2 Timothy 3 has a long list of the state of the world now. Things like “lovers of self”, “without self-control”, and “swollen with conceit”. It describes this world that is filled with pride. Pride of knowledge; extremely proud of their abilities to collect information, their so-called knowledge. Thinking that they can somehow use that information to overcome the failings of human nature.
My point has been to show that a great deceit is being forced on society to control and manipulate in all kinds of unhealthy directions and we need to understand that. Powerful forces are at play actively teaching us to worship knowledge and information rather than the source of truth. Unfortunately, the sources of knowledge and information that we routinely attach ourselves to are sources designed to alter how we think about truth and authority. If we aren’t connected to the source of truth, then we can’t live by wisdom.

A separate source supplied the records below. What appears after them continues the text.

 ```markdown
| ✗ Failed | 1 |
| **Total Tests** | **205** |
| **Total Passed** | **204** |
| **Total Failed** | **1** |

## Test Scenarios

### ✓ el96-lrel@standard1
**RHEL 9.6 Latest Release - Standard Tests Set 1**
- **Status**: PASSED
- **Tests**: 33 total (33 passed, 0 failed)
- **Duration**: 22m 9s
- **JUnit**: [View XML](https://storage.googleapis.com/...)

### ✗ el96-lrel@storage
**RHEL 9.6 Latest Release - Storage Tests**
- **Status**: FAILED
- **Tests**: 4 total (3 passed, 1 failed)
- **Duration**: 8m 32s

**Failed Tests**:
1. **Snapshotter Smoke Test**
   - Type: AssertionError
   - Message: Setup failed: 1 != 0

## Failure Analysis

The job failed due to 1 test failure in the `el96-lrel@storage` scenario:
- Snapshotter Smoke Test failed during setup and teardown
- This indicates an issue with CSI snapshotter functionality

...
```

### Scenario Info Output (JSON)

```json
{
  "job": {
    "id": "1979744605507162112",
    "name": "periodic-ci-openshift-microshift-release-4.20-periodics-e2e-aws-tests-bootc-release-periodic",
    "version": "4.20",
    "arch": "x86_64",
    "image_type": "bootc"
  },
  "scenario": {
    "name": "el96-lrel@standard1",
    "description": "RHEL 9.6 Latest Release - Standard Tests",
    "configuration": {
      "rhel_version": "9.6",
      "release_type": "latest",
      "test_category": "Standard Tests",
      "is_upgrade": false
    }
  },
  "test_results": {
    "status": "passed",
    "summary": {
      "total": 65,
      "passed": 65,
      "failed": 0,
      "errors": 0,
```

Do we understand that the foundation and sources behind all of our so-called enlightenment of information are actually based on anarchy? That’s the mind of Satan, and that’s the source and what is preached via the “medium of the message”. It’s designed from its very core to pull people away from God, away from truth, away from proper perspectives on authority; it’s anarchy.
Humanity will prove that the results of their systems of governments, religions, families, occupations, medical practices, you name it, and how we receive information all led to chaos and destruction. God will then come and start over again and rebuild all of that from the ground up for humanities good. To teach man from the very beginning the foundation of wisdom and the knowledge of God. It’s not just what will be said and done, but how that will be said and done that will be for the benefit of all humanity’s long-term spiritual health.
So as we are trying to live in this present world now, we need to be extremely careful that we are not stained by the world’s ideas. Remember truth is not what is relevant, it’s not what is popular, but truth is what God thinks. If we are able to live by wisdom, by connecting to the source, the foundation of knowledge, then we can be there in the future to effectively help point humanity to God and Jesus Christ, the ultimate source of truth and the ultimate authority over all.